Without naming Carey in an internal memo on Tuesday but referring to recent “commentary” on the settlement, AIB’s retail banking chief Jim O’Keeffe essentially signalled to staff that Carey got no sweetheart deal.
The bank followed “robust governance process” in debt-resolution cases, he said. This included exhausting “all appropriate avenues” to recover debt and seeking third-party certification on a borrower’s income and assets and other documents around a borrower’s personal circumstances.
Assuming this was followed in Carey’s case, AIB would have checked all this out and ensured Carey had no more assets or income before it agreed to a €60,000 settlement for his residual debt.
This amounted to a debt write-down of more than €7.7 million once the €1.7 million proceeds from the sale of the three golf resort properties and the €60,000 settlement are taken into account.
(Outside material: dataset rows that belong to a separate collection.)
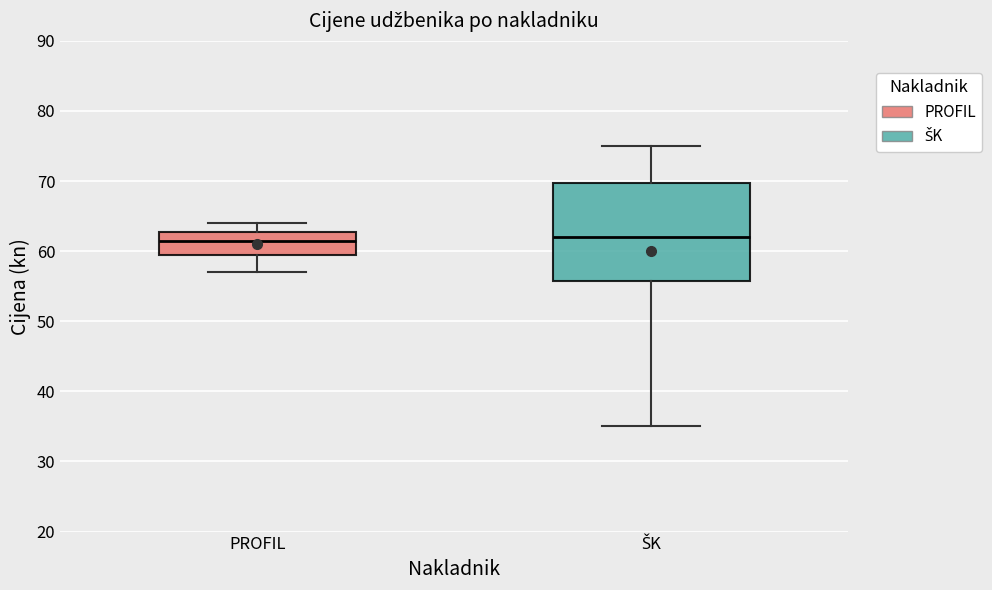

Where does the lower whisker of the box for PROFIL end on the y-axis? The values are not printed on the chart, so give them approximately, as read against the axis.

57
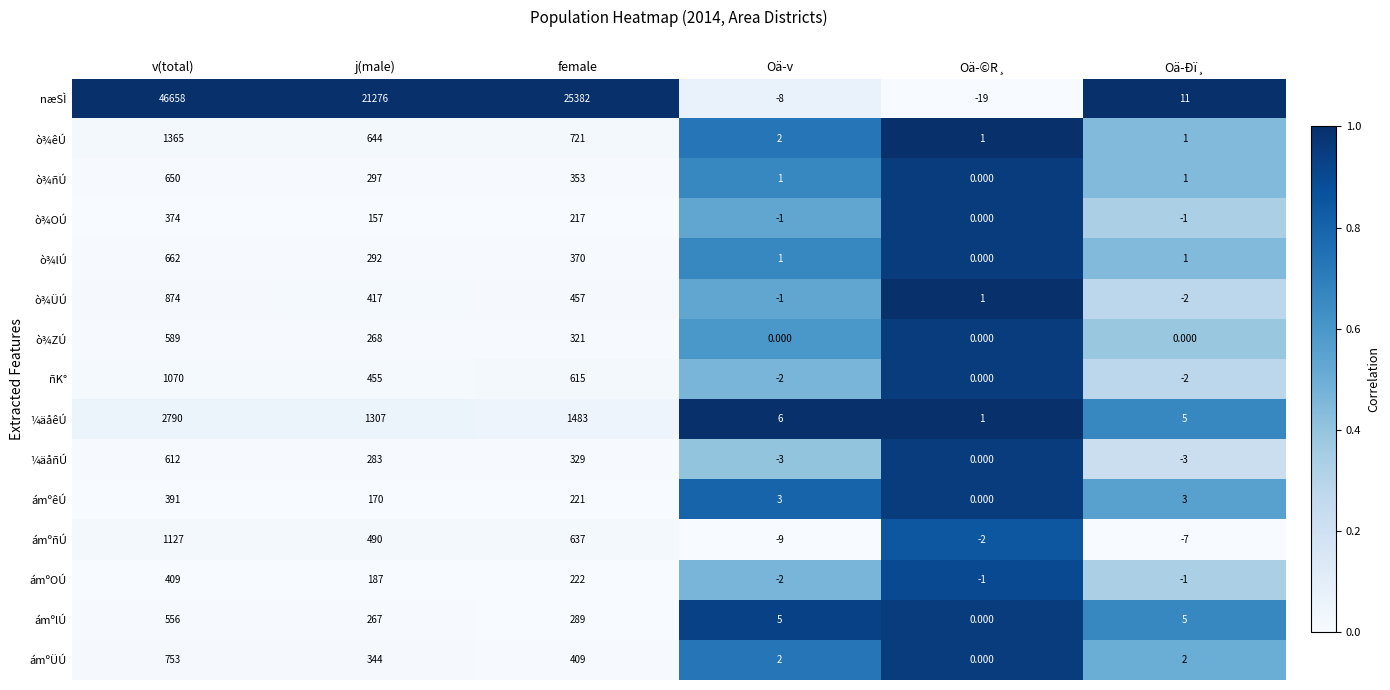

Which label corresponds to the largest value in the chart?

v(total)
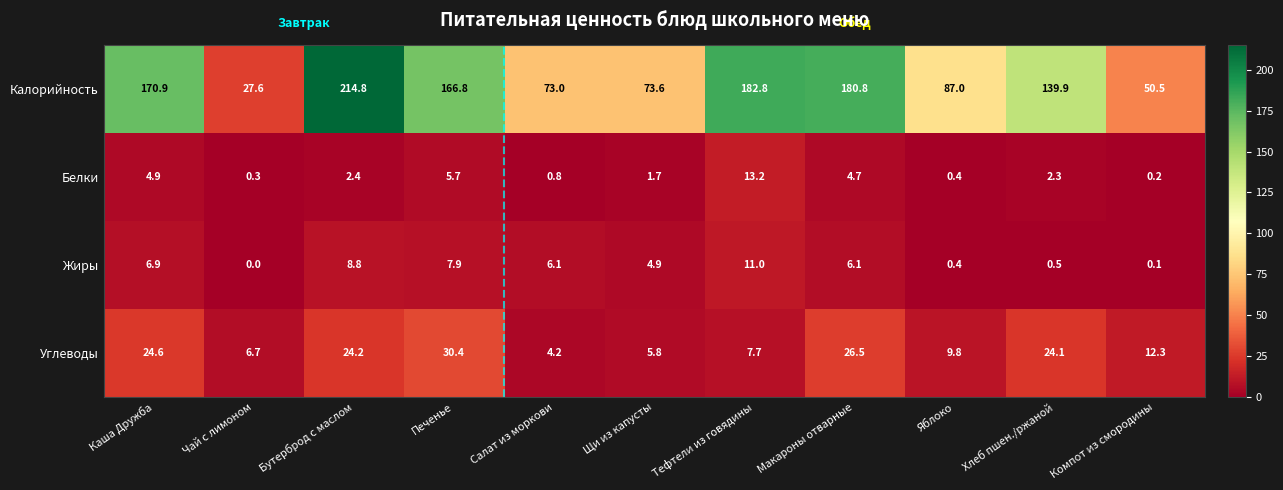

What is the total value across all series at Тефтели из говядины?

214.7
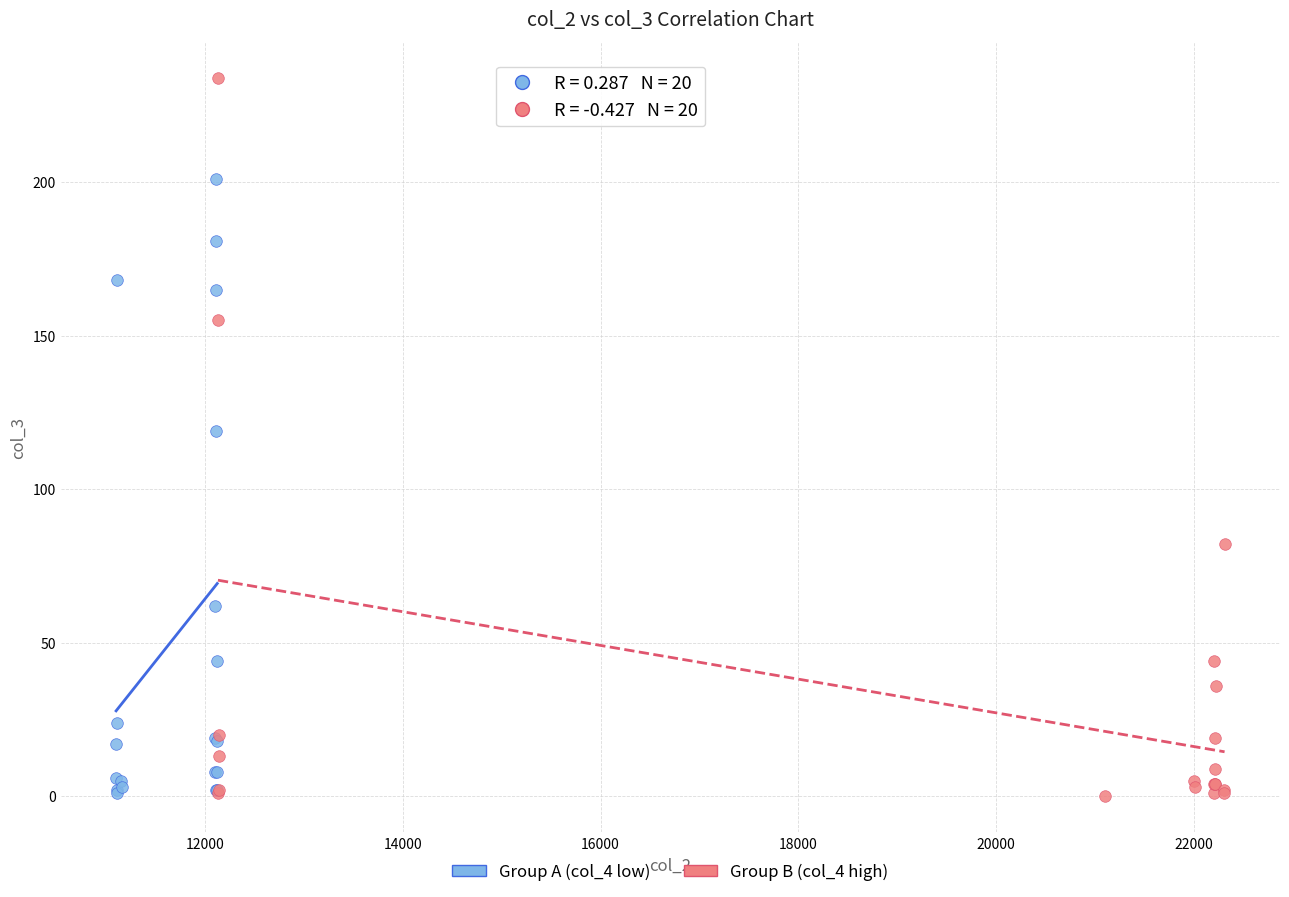

What are all the series names shown in the legend?

Group A (col_4 low), Group B (col_4 high)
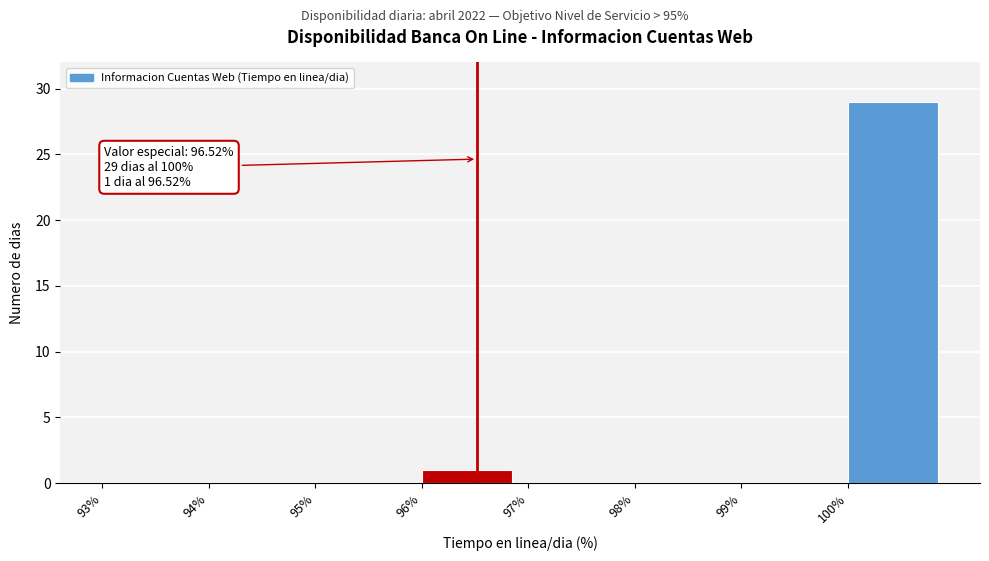

Over which range of the x-axis is the bar tallest?

100 to 101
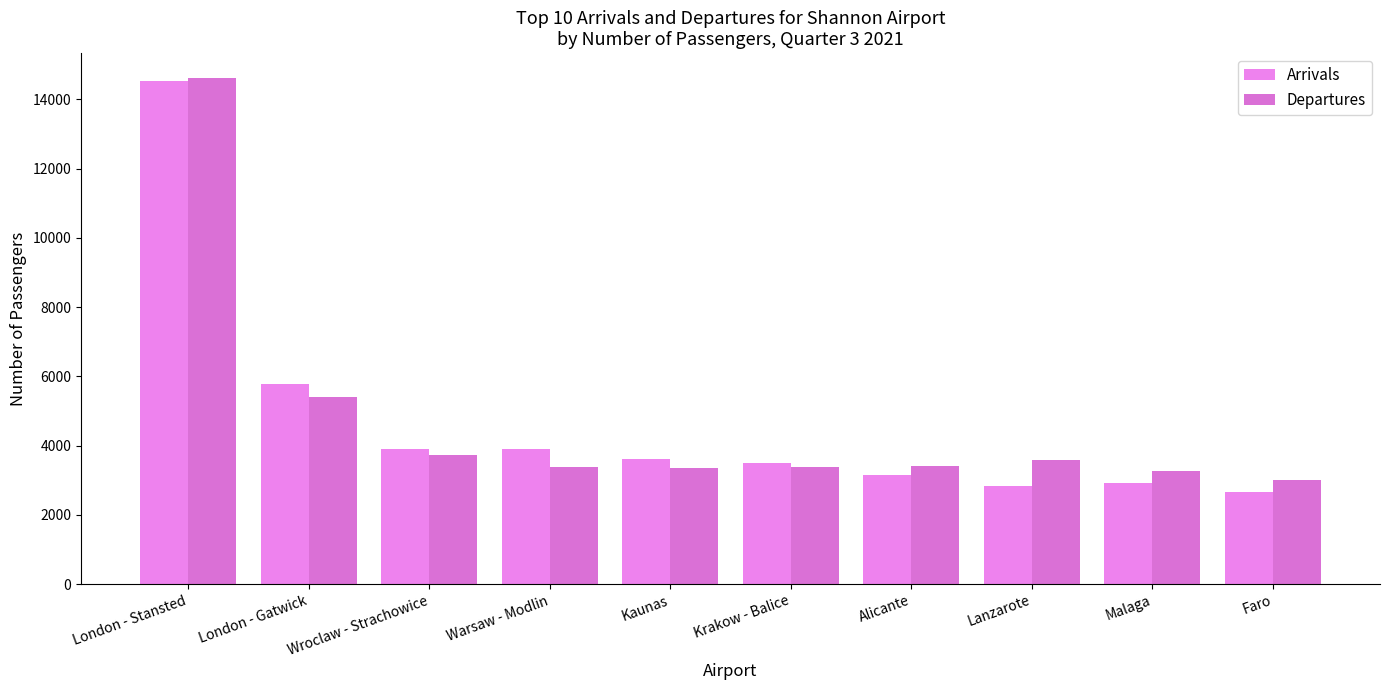

The Arrivals series shows 3501 at Krakow - Balice. True or false?

True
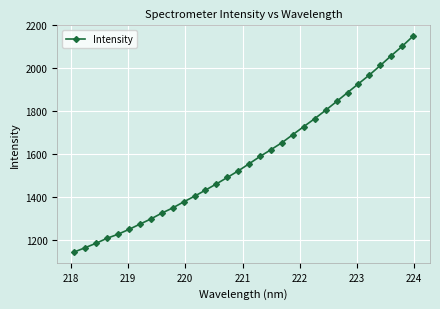

Count the number of values greater than 1554.

16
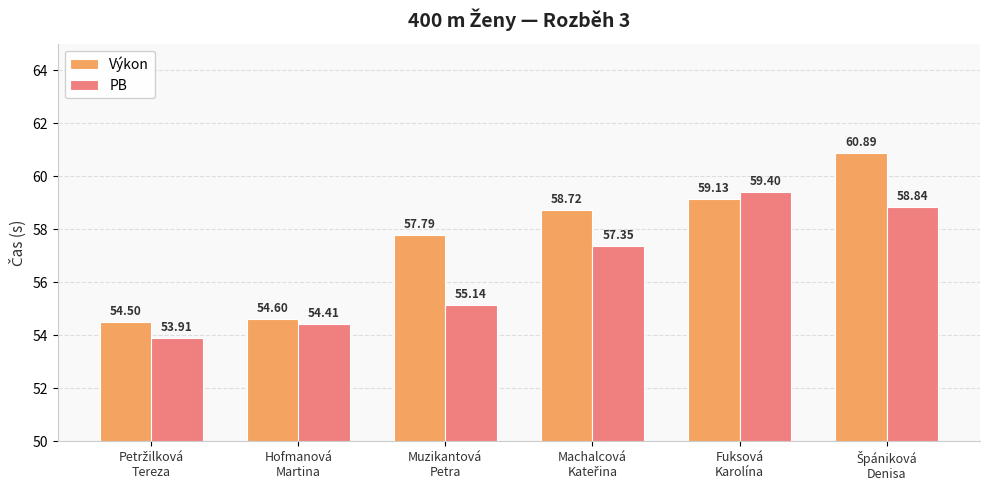

Rank the series by their average value, from lowest to highest.

PB, Výkon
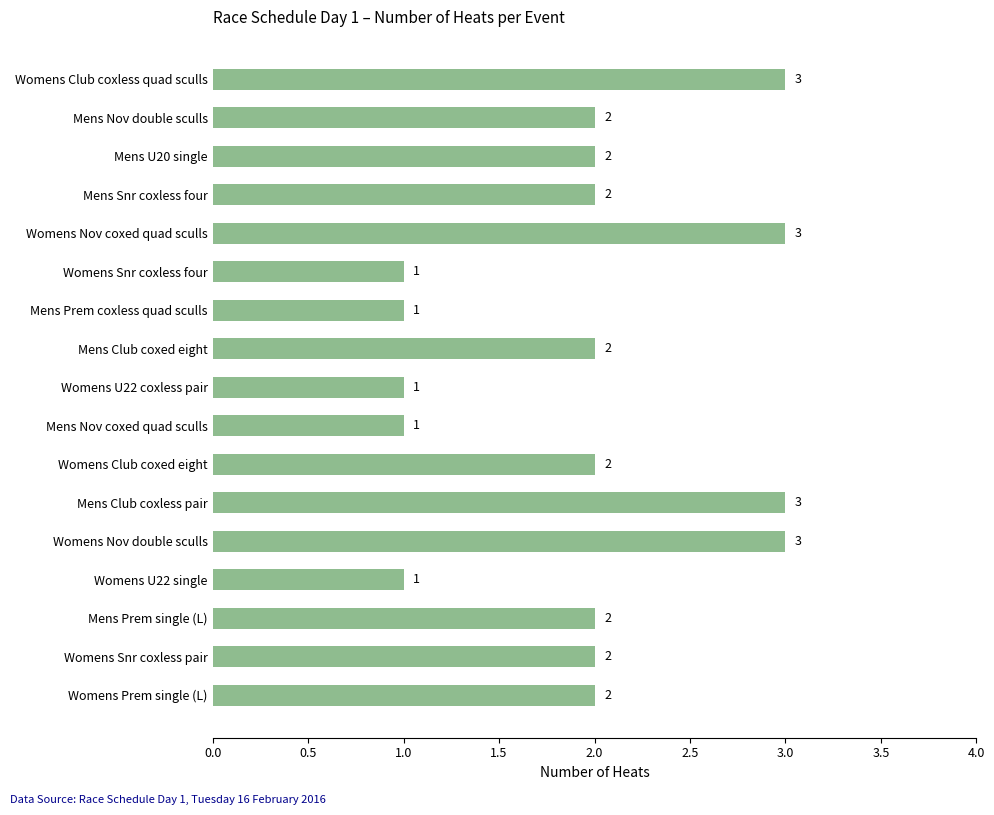

What is the average value?

2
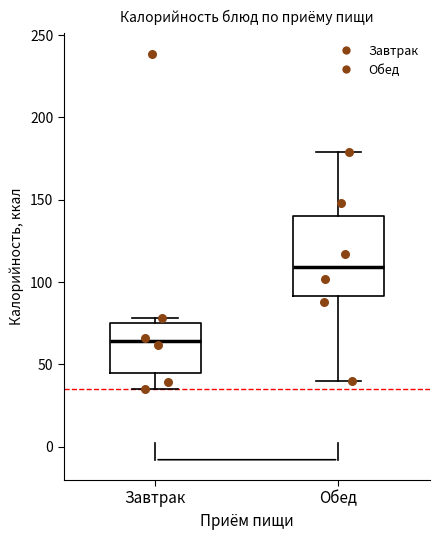

Reading left to right, read every box against the y-axis: the position of its median line, the range the box covers, and the ends of its whiskers. The values are not printed on the chart, so give them approximately, as read against the axis.

Завтрак: median 65, box 45 to 75, whiskers 35 to 80
Обед: median 110, box 90 to 140, whiskers 40 to 180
This kind of deal is not out of the ordinary.
Just last week, the High Court approved personal insolvency arrangements for husband and wife property developers Kevin Brophy and Jacinta Rochford. They had more than €12 million written off in deals supported by creditors who shared a lump-sum settlement of just €12,500.
Personal insolvency advisers say that a once-off payment, similar to Mr Carey’s €60,000 settlement to the bank, is typical once borrowers show they cannot pay their debts.
Mitchell O’Brien, a Co Waterford-based personal insolvency practitioner who devised the Brophy-Rochford PIAs, said Carey’s €60,000 settlement would have been “€59,000-odd more” than AIB would have secured had he been declared bankrupt, an alternative option available.
“The amount that a borrower has to pay to settle an unsecured debt bears no relation to the amount owed and is solely linked to their means to repay,” he said.